En sus inicios, en la obra de Roser Bru se daban los hilos, las líneas que unían, las líneas de conjunción o de disyunción que creaban relaciones entre las imágenes, que sugerían lecturas, que conectaban. Bru, amante empedernida de la vida y del arte, ha querido siempre establecer puentes, unir, mezclar por encima de todo. Y beber en sus fuentes: el románico catalán; la frontalidad de las figuras de América; los sumerios y los egipcios, los retratos del Egipto faraónico y de la Roma imperial; de Giotto, Piero della Francesca, Masaccio, Botticelli y Uccello; de Van Gogh, Cézanne, Matisse, Rousseau, Morandi, Picasso, Bacon, Brancusi, Giacometti, Tàpies; de Velázquez y Goya,…Y también su inspiración en relación con escritores a los que ha pintado, dibujado o grabado: Kafka, César Vallejo, García Lorca, Miguel Hernández, Gabriela Mistral, Rimbaud, Virginia Woolf, y siempre, siempre, Pablo Neruda. Y siempre, siempre, como ella misma escribe: “tierras entreveradas. Estar doblemente arcada, hecha de dos culturas, mi figuración es persistente; hay enseñanzas de muchos, expresionismo, materia, abstracción y voces conceptuales que se van filtrando. Diría que mi trabajo, libremente figurativo, pertenece a una obra de autor”. Una obra de autor que puede admirarse en el MoMA y el MET de Nueva York, en el Museo de Brroklyn, en el Museo de Arte Contemporáneo de Santiago, en el Museo Nacional de Bellas Artes de Chile, en el Museo de la Solidaridad Salvador Allende, en el Staatliche Museum de Berlín,…

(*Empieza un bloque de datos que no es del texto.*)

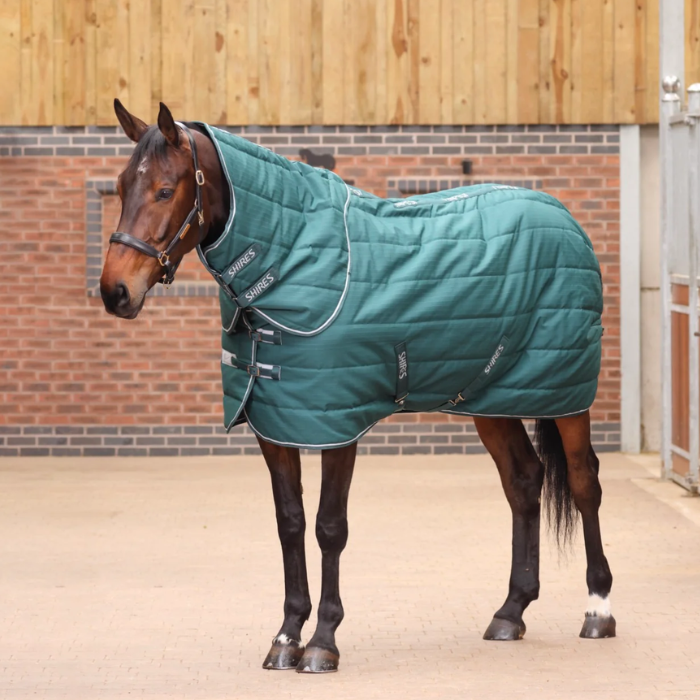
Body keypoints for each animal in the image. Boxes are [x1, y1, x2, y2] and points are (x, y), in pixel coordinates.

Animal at [99, 99, 615, 674]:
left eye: (166, 190)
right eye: (120, 186)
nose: (115, 291)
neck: (290, 258)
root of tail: (565, 219)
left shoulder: (337, 422)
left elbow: (329, 526)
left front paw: (323, 642)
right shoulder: (274, 425)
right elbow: (290, 523)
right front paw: (286, 638)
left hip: (566, 398)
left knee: (583, 482)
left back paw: (598, 610)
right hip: (489, 400)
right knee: (524, 482)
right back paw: (511, 612)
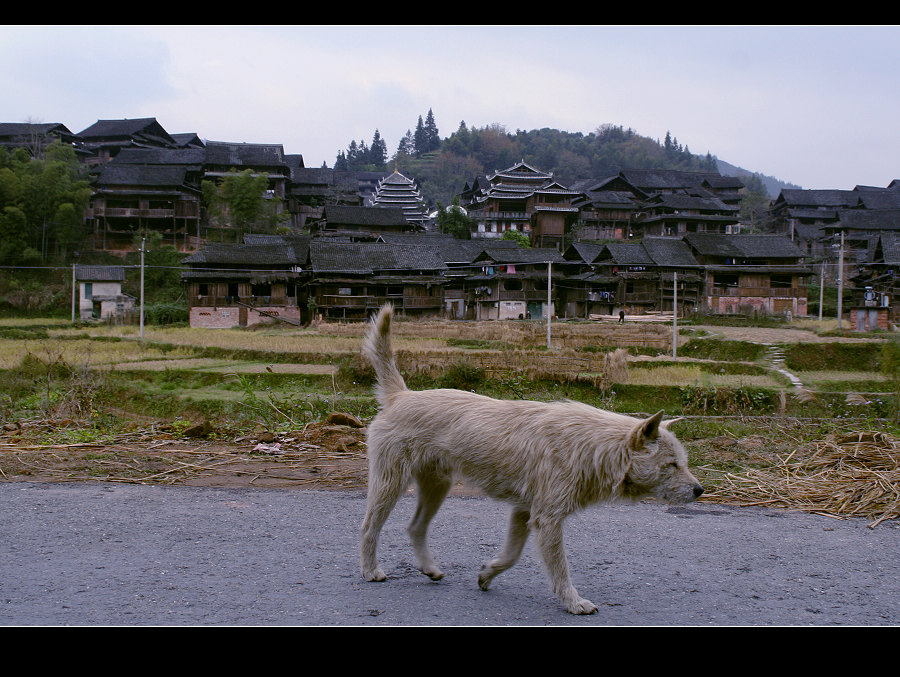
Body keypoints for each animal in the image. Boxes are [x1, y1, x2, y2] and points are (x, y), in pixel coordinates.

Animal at [358, 304, 704, 616]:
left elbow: (511, 555)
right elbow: (560, 569)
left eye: (683, 463)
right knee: (368, 527)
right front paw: (573, 602)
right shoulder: (547, 519)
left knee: (415, 527)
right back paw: (370, 570)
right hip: (390, 485)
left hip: (436, 487)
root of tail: (400, 395)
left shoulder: (524, 511)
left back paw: (429, 568)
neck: (594, 446)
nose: (700, 490)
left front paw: (487, 574)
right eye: (672, 465)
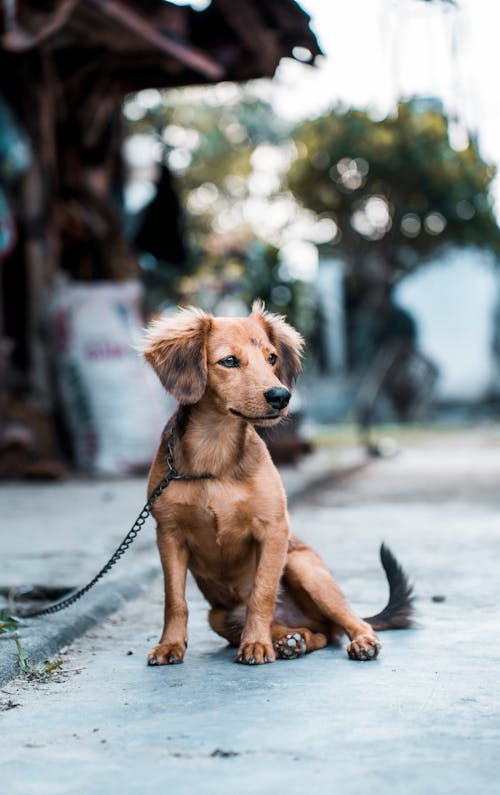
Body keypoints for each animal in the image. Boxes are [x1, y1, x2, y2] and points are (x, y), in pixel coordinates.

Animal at [143, 300, 412, 664]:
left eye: (271, 358)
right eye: (229, 361)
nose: (281, 396)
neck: (215, 454)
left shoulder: (273, 529)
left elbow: (262, 594)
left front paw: (256, 645)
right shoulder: (169, 535)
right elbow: (175, 600)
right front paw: (169, 645)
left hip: (305, 567)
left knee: (347, 622)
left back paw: (358, 641)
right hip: (219, 615)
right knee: (316, 634)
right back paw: (291, 641)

Y siempre, siempre, su condición de mujer. Es ella misma quien escribe, en “El Transcurso del Tiempo” (en “Espejos que dejan ver”. Mujeres en las artes visuales latinoamericanas, editado en 2002 por Isis Internacional): “Desde los años puedo mirar –a veces de reojo- la extensión de mi trabajo. Hay temas que no cesan; uno es el cuerpo de la mujer. La modificación en ella, ‘la mujer que aguanta’, como cariátide, entre el suelo y el límite. Es lo que la ‘mujer-pueblo’ hace en Chile: aguantar la vida, criar hijos, trabajar, y todavía acoge al hombre que transita…Trabajo con la sandía como cuerpo herido, cuerpo femenino de modificaciones: círculo, triángulo calado con un cuchillo. Dolor y vida. Antigua fertilidad del triángulo, siempre señalando a la mujer”.
Gracias Roser Bru por tanto y tan bueno, por tu obra, por tu amor por las tierras entreveradas, por tu trabajo incansable de cada día, por tu condición de ‘mujer-pueblo’, por tu lucha por la vida y la libertad, por hacernos evidente el dolor, por tu dignidad, por tu ejemplo.